Its no secret that traveling can wreak havoc on your looks. Just ask anyone who has stepped off a six hour flight (sans more than 3 ounces of cosmetics, of course) to be greeted by a bleary-eyed mess staring back at them in the airport bathroom mirror. Usually the flight itself is enough to make even the most gorgeous passenger look and feel like a deflated oxygen mask, but when a few friends and I traveled to Tonga last summer, I discovered that in terms of taming the beauty-stealing beast, getting there is half the battle.
Before actually getting to Tonga, our plane stopped in Samoa, or as I came to know it, Land Where the Little White Maiden Has Hair Bigger than Banyan Tree. Based off the presence of my morning breath and bed-head hairstyle, I determined that it was just before sunrise when we got there. Once the sun rose, which, that close to the equator is surprisingly fast, I got a good look at myself and my traveling companions.
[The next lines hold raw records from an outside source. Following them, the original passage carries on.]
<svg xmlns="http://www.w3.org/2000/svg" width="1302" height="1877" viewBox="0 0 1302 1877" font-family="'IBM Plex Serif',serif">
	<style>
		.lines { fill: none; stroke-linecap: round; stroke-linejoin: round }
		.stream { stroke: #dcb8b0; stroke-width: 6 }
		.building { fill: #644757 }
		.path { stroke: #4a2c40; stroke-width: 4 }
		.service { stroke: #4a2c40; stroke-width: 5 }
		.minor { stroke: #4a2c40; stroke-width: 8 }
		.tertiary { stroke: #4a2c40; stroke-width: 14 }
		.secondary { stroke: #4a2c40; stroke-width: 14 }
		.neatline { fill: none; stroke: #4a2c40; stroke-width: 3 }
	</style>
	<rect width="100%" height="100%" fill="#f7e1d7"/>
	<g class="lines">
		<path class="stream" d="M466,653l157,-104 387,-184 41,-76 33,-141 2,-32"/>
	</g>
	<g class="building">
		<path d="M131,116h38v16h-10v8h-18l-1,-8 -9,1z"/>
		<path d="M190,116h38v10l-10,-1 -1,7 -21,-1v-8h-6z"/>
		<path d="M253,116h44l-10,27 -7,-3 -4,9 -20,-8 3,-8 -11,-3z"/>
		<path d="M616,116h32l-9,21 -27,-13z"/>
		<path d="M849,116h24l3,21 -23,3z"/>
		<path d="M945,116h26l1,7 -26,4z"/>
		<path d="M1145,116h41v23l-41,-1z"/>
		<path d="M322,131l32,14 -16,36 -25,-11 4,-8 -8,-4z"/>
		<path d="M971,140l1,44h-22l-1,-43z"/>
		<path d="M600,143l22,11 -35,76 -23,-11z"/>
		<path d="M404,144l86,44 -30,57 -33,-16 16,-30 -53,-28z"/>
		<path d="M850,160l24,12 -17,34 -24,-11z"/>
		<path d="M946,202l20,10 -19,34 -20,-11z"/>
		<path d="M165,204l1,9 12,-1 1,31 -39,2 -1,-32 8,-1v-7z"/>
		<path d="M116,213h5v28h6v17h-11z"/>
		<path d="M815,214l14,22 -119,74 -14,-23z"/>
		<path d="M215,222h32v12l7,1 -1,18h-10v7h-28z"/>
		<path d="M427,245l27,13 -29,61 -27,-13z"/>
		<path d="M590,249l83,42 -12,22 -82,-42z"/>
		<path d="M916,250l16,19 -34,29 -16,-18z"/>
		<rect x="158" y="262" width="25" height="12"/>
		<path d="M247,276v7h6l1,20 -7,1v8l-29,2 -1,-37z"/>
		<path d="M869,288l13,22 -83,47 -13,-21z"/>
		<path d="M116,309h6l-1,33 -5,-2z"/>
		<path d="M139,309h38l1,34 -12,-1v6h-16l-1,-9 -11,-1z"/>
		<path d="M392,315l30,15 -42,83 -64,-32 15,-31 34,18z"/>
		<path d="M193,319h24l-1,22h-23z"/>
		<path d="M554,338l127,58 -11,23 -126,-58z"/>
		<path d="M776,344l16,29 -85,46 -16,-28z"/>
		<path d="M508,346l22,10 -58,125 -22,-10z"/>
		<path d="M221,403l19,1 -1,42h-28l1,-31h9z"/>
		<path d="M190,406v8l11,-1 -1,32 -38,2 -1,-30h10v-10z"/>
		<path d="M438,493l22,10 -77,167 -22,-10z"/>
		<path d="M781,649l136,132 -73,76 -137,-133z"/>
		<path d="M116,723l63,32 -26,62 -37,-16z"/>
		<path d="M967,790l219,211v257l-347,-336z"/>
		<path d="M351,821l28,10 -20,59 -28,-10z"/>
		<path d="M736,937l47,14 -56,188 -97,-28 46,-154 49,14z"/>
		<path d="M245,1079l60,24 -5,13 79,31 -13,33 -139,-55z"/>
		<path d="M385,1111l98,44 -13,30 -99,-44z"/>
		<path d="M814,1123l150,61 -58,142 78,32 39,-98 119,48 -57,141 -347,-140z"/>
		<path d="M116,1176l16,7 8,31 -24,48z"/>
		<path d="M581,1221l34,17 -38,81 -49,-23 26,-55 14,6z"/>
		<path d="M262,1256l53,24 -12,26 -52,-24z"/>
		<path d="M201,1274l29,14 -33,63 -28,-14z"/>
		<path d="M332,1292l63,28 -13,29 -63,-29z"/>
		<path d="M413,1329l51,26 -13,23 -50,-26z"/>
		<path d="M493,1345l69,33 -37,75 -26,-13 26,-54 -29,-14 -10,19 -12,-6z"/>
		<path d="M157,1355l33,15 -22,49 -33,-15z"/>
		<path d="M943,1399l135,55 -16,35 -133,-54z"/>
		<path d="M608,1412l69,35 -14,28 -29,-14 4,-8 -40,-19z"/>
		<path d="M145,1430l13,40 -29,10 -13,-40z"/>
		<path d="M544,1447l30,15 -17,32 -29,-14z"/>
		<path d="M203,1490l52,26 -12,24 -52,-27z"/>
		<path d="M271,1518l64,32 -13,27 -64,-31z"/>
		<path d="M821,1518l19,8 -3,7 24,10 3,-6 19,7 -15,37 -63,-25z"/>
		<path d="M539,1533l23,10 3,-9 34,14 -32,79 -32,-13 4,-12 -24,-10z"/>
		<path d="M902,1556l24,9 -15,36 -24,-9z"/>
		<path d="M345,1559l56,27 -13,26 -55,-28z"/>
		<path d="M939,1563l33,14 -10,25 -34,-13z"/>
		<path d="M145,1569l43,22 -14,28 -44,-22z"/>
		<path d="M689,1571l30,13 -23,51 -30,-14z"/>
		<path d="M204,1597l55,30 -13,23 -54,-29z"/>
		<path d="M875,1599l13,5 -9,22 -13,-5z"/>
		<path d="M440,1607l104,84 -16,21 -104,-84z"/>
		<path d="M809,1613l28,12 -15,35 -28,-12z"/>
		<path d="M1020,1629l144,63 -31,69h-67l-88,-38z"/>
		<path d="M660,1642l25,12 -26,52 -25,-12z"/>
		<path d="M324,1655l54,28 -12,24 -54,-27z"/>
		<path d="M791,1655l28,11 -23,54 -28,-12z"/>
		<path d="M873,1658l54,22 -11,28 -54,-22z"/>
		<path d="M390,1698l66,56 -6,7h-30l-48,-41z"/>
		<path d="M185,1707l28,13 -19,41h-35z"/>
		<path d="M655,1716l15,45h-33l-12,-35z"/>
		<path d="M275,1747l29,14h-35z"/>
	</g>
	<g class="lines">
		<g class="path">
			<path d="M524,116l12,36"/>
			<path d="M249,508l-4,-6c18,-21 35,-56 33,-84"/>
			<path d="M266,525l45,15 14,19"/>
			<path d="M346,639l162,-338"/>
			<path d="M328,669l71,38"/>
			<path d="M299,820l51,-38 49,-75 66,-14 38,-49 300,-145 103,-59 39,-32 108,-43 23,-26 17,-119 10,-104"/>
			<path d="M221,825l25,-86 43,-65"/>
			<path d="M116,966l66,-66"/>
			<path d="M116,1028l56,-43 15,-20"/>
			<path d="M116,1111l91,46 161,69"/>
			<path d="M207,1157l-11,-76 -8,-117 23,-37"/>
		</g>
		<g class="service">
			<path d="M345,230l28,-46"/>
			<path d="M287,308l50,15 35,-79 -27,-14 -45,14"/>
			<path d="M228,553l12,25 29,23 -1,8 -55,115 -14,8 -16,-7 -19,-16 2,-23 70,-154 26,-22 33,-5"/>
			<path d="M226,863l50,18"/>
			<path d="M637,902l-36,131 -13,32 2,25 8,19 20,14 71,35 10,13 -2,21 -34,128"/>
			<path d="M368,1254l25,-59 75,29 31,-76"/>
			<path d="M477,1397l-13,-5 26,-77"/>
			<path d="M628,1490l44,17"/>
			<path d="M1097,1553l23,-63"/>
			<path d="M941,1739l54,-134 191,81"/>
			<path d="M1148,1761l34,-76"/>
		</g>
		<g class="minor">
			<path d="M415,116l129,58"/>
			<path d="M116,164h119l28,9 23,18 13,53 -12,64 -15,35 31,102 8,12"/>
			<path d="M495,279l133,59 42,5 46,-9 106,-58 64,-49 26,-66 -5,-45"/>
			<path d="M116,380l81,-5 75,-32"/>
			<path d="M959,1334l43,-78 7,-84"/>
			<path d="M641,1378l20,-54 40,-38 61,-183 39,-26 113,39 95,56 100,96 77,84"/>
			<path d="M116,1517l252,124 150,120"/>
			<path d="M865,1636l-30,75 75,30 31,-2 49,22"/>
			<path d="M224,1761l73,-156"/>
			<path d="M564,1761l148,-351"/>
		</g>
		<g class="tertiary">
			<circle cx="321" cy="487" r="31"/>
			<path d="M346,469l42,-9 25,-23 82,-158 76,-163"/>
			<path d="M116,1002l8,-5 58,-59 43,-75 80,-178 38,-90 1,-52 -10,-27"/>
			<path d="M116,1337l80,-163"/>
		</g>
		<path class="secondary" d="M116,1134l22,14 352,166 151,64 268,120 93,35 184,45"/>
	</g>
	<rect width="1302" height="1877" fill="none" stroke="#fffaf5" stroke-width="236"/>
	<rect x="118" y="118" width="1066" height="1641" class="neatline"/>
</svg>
I was really grateful we weren't going to be greeted in Tonga like the Beckhams at LAX because we were not looking very posh. My clothes, which seemed very LA sloppy-chic when I left home that morning, were now coated with crumbs, juice, and the kind of wrinkles that can only be created by contortionist-style sleeping positions necessary for spending 12 hours in coach. But no matter. We didn't know anyone there anyway, and in just an hour we were back on the plane headed to Nukalofa.
Once we landed in Tonga's capital city, the first person I saw was dressed much sloppier than a paparazzo (which, if you've ever lived in LA's Westside, you know that is really saying something). He didn't have a camera in hand, thank God, but he did have two straw-impaled coconuts. And he certainly didn't seem to have any concern about appearances. At first glance, I thought he must have joined a cult...and it sure was nice of him to consider that his visitors would need some rum to ease their shock upon realizing what had happened to their open-minded friend...but then I realized his long hair and beard and dark conservative clothing were the results of living in Tonga for much too long. I'd say he had probably been there for about 6 months - with the Peace Corps, no doubt - and upon speaking with him for a moment I discovered he was, in fact, there with the Peace Corps and employed as a prison guard. He was wearing flip-flops and a long, dark, flowy skirt. That kind of outfit wouldn't go over well at any prison back in America. But the Tongan cultural aesthetic is different, which brings me back to my original point.
The process of getting somewhere to photograph beautiful sights is not always a pretty picture.